Days earlier, troops had brutally quelled an uprising near the Yugoslav border. Rumors of massacre turned many against the megalomaniac who had ruled them for decades.
The crowd surged forward, and the durable dictator took half a step backward. Watching on television in Paris, I felt the electricity. The balance of fear had shifted.
I ran to the Associated Press photo desk. Within an hour, we organized a charter flight to Bucharest. The French military cleared us. We did not ask the Romanians.
As our aircraft approached the pitch-dark Bucharest airport, landing lights switched on. At the immigration desk, an officer stared at me without saying a word.
“How are things going?” I asked. “Better now,” he replied, and he stamped my passport.
Our little band from Paris and another from Rome commandeered a bus to the outskirts of the city.

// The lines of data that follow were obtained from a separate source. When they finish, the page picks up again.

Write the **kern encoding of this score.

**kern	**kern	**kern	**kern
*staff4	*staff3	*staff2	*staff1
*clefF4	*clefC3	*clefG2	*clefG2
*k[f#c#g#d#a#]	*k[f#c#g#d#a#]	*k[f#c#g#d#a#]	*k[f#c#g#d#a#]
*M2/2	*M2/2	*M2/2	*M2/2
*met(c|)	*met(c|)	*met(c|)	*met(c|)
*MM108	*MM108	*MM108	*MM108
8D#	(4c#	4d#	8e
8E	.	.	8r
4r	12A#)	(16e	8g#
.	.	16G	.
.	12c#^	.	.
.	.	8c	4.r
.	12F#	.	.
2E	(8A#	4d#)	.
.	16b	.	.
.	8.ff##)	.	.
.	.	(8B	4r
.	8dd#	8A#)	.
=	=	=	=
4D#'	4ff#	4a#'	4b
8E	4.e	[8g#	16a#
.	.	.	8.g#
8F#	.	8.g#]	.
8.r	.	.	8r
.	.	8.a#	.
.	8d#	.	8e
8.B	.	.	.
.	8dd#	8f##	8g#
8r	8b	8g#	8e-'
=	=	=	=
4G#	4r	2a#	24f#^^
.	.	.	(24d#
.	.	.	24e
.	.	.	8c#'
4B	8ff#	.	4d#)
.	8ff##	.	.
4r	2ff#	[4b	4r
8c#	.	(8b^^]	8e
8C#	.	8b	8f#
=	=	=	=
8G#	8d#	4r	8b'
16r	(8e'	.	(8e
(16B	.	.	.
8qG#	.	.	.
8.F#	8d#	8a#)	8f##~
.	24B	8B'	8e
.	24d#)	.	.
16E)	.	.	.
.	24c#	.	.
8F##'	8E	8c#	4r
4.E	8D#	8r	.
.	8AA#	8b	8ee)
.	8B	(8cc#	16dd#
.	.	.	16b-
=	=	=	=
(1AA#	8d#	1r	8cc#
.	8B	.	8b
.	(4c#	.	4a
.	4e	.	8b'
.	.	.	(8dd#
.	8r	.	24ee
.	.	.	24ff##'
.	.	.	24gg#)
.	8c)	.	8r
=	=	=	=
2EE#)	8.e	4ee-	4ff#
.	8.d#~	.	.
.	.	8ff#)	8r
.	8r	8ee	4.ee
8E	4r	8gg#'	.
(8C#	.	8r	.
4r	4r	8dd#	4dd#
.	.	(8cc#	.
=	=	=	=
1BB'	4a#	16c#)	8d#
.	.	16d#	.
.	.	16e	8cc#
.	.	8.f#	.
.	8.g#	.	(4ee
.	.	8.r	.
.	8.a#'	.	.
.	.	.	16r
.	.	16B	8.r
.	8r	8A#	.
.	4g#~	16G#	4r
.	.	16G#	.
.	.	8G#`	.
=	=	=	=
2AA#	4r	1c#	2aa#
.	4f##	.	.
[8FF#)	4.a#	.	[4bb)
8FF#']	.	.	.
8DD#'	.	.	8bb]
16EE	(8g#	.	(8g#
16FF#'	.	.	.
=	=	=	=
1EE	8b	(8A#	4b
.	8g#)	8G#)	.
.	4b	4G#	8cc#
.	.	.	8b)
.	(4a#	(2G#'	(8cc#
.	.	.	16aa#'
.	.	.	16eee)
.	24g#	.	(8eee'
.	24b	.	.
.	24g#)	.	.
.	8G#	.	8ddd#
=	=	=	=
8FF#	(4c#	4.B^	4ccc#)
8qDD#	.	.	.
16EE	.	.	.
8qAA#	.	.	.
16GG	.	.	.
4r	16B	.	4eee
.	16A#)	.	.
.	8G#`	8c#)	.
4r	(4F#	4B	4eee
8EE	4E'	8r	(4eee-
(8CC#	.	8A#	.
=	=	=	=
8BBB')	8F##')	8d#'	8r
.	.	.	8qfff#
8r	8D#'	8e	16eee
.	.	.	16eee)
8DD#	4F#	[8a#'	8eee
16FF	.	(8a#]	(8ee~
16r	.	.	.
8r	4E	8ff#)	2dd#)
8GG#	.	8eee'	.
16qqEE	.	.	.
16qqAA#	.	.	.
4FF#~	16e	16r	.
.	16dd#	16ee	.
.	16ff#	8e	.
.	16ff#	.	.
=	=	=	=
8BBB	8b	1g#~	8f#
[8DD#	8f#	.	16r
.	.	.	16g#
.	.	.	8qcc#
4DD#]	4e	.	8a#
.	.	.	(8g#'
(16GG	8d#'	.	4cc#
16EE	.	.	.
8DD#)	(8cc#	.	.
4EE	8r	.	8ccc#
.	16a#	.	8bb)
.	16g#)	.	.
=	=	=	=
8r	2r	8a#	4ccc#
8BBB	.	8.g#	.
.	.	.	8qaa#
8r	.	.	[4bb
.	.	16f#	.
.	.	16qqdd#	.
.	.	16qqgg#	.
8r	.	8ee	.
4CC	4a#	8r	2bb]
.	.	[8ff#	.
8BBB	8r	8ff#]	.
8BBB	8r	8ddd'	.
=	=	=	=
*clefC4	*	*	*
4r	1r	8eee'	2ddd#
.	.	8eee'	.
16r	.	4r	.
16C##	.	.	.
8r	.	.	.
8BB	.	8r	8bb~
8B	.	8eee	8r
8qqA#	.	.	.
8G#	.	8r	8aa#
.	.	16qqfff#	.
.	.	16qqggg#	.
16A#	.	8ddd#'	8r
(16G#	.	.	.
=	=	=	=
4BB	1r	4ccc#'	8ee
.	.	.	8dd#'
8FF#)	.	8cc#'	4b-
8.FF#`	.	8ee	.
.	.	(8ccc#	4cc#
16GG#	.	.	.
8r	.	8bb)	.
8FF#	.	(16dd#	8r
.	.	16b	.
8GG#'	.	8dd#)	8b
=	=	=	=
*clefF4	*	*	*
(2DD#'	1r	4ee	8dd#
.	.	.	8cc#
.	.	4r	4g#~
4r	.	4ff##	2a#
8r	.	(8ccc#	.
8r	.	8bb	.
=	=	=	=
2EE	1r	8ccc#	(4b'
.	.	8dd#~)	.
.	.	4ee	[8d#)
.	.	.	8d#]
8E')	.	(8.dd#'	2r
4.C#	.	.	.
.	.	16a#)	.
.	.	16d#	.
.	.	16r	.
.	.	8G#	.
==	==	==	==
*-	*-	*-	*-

Several of us flagged down a battered little Dacia. We asked the driver what was happening.
“Oh,” he replied with a wide grin, “a small revolution in a small place.”
We found our way to the 13-story state television tower, freshly renamed Free Romania Television, under heavy siege by Ceausescu’s holdout militia, the Securitate.
A National Salvation Committee had claimed power and was holed up on the third floor as rocket-propelled grenades blew away entire rooms above them.
For days, Securitate snipers picked off Romanians, who dashed across downtown streets and dove for cover. Scared kids who had never held a rifle manned roadblocks.